→ **PROBLEM DETAILS**
From the entries below, retype only the lines from the one with "Асфальт в мешках" through the one with "Средства от насекомых и грызунов", exactly as written.

----

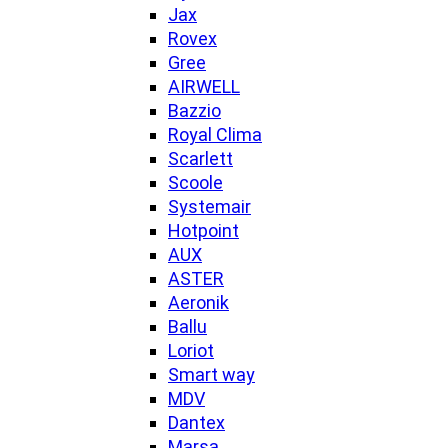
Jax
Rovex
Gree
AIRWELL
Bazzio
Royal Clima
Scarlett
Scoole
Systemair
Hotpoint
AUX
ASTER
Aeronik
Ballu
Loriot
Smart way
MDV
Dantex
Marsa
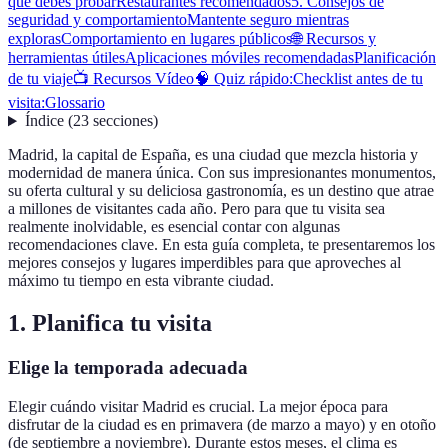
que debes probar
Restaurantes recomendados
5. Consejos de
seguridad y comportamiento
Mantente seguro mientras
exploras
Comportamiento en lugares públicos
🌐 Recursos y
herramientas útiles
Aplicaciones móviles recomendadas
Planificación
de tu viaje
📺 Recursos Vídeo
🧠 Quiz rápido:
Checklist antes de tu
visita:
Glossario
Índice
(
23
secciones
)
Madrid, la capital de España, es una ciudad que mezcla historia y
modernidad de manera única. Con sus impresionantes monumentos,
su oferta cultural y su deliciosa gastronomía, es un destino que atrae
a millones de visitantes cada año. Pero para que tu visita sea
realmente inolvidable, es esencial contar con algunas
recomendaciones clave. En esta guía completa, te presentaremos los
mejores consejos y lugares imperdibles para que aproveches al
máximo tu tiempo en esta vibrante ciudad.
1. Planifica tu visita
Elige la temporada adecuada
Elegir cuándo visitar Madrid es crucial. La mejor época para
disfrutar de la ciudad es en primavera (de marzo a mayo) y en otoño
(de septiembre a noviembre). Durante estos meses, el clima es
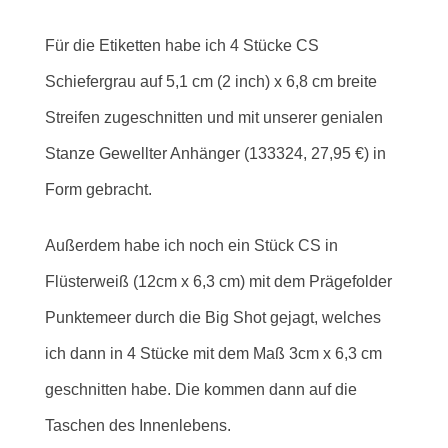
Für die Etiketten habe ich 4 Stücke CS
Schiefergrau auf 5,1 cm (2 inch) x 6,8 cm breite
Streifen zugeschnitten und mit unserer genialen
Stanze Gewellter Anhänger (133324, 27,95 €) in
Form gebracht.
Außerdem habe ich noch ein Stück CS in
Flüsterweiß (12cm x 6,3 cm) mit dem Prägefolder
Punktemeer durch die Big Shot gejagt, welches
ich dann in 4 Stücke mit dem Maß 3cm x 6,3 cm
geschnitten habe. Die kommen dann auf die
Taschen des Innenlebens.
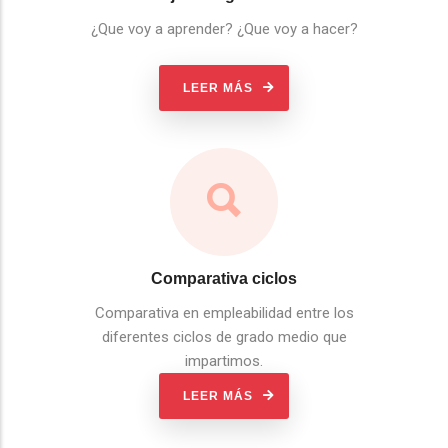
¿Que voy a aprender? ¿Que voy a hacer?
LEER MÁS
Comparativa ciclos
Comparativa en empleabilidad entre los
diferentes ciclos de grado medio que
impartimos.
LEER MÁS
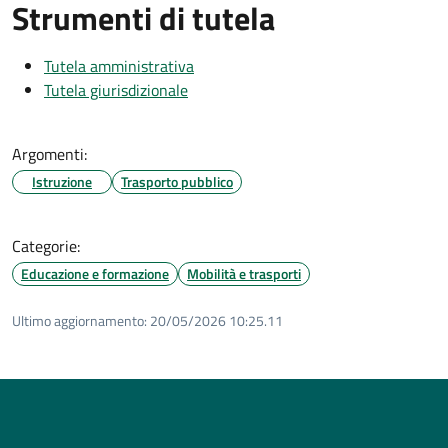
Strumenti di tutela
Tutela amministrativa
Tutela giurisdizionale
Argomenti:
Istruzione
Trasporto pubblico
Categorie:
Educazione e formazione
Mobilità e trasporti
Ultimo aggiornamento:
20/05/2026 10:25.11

----

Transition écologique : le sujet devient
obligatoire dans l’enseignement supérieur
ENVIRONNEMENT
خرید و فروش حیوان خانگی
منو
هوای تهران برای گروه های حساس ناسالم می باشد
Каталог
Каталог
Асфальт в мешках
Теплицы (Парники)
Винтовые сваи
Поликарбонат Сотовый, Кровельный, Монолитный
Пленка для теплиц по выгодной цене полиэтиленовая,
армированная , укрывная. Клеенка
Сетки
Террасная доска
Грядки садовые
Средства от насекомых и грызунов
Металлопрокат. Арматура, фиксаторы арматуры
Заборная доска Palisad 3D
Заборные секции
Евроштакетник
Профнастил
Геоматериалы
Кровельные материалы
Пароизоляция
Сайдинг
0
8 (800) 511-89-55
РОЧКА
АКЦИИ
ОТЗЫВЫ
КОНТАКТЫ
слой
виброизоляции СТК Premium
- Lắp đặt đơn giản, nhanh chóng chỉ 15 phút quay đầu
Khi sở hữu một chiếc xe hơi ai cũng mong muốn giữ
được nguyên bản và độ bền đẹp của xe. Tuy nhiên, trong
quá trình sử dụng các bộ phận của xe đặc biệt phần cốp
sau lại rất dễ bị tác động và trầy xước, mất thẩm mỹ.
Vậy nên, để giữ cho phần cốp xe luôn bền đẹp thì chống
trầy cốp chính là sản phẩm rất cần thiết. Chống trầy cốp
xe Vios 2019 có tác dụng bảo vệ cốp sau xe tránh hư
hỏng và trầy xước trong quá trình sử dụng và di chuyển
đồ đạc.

----

→ **SOLUTION TO THIS TASK**
Асфальт в мешках
Теплицы (Парники)
Винтовые сваи
Поликарбонат Сотовый, Кровельный, Монолитный
Пленка для теплиц по выгодной цене полиэтиленовая,
армированная , укрывная. Клеенка
Сетки
Террасная доска
Грядки садовые
Средства от насекомых и грызунов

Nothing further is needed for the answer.